Despite the limitations, these research findings demonstrate the power a single label or diagnosis might have to alter the way people think about their behavior. A clinical diagnosis for an addiction problem (e.g., substance dependence or pathological gambling) can lead to better treatment, provide more access to services, and even help a patient identify his or her behavior as a problem and accept help to cure it. However, to avoid a diagnostic self-fulfilling prophecy leading to more addictive behavior, this study implies that it might be very important for clinicians and counselors to help patients with substance- and gambling-related diagnoses understand their diagnoses and behavior in ways that facilitate healthy change. How we see the world largely determines how we interact with it.
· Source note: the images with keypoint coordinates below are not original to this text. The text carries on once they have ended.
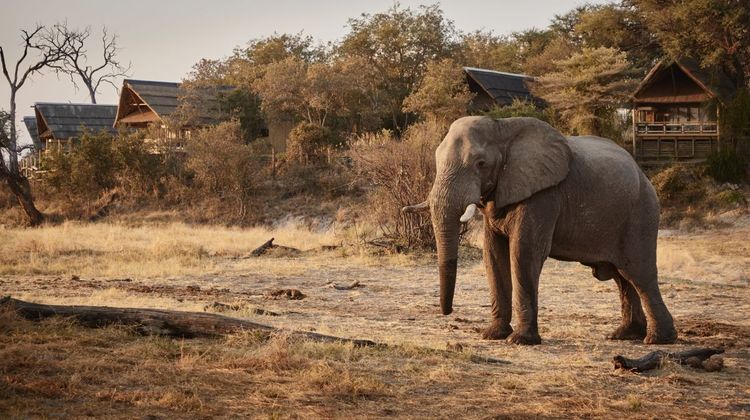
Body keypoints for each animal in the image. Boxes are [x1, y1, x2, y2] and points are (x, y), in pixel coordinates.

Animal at [403, 116, 677, 345]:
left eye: (480, 163)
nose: (447, 312)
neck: (502, 127)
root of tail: (644, 175)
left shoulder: (544, 195)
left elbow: (524, 253)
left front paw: (519, 341)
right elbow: (493, 256)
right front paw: (492, 335)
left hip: (640, 214)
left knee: (639, 274)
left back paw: (657, 340)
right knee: (622, 277)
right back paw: (624, 335)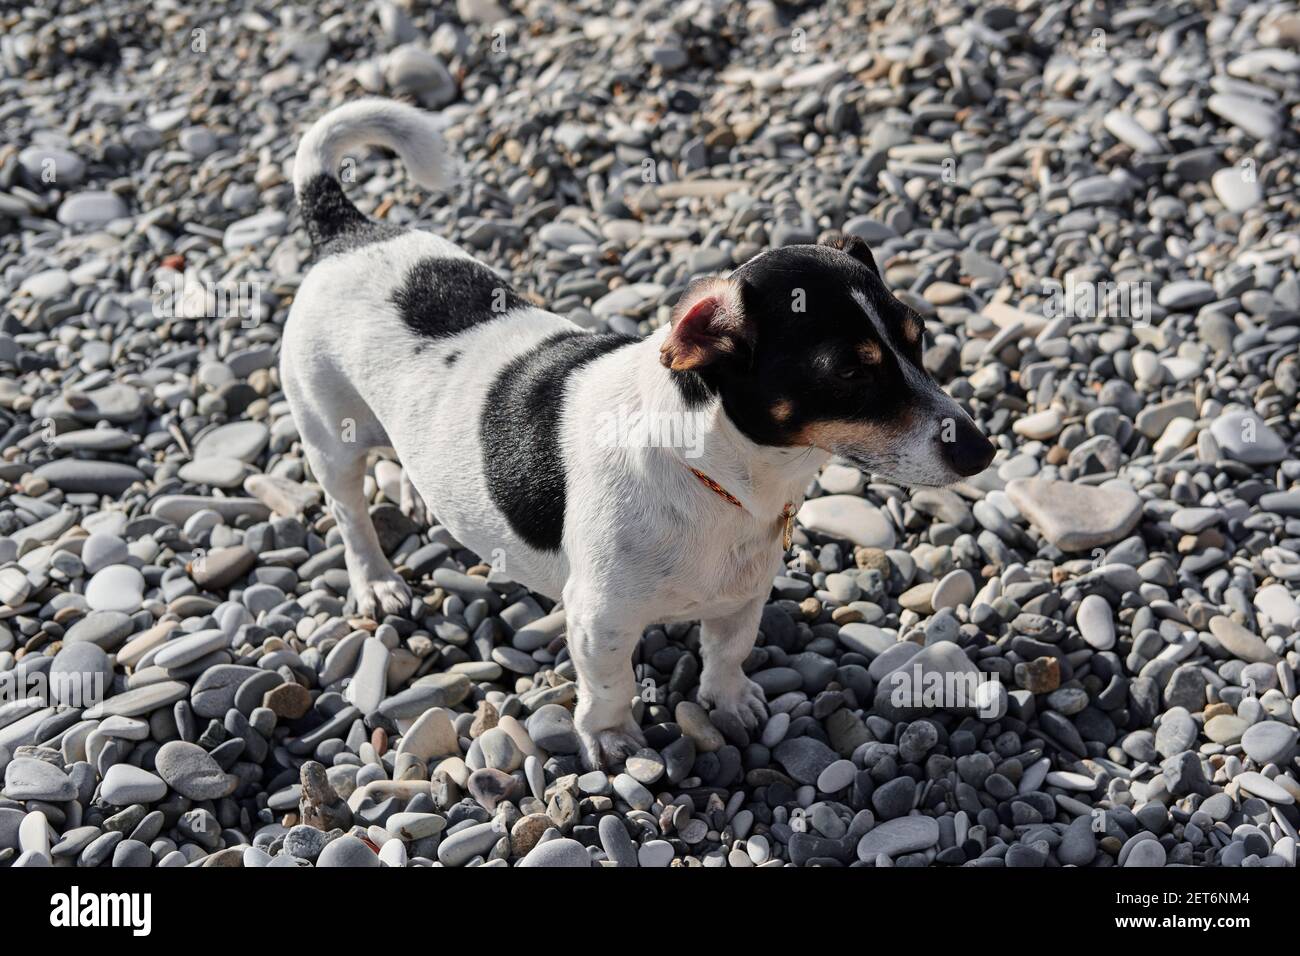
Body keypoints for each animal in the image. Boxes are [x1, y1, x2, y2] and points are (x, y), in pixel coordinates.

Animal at [284, 98, 993, 770]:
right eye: (848, 371)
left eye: (917, 336)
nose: (983, 451)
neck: (716, 476)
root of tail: (349, 229)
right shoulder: (599, 618)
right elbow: (611, 686)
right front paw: (613, 742)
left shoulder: (742, 597)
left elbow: (728, 654)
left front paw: (731, 703)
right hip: (328, 435)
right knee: (349, 515)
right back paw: (376, 580)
Comments on this article can be addressed to William Ilott or Sarah Nelson.

Notes

1 It is important to note that attributions can vary on intentionality. This dimension is often overlooked in attribution studies (and not rated in the current study), Intentionality is similar, but not identical to controllability. For example, if a person gets very drunk, we might consider his action controllable (i.e., he chose to drink), but not intentional (i.e., he did not intend to get drunk).

References

Jensen, G. F. (1980). Labeling and identity: Toward a reconciliation of divergent findings. Criminology, 18(1), 121-129.

Link, B. G., & Cullen, F. T. (1990). The labeling theory of mental disorder: A review of the evidence. Research in Community and Mental Health, 6, 203-333.

McAllister, P. O., & Davies, J. B. (1992). Attributional shifts in smokers as a consequence of clinical classification. Journal of Drug Issues, 22(1), 139-153.

Steele, C. M. (1997). A threat in the air: How stereotypes shape intellectual identity and performance. American Psychologist, 52(6), 613-629.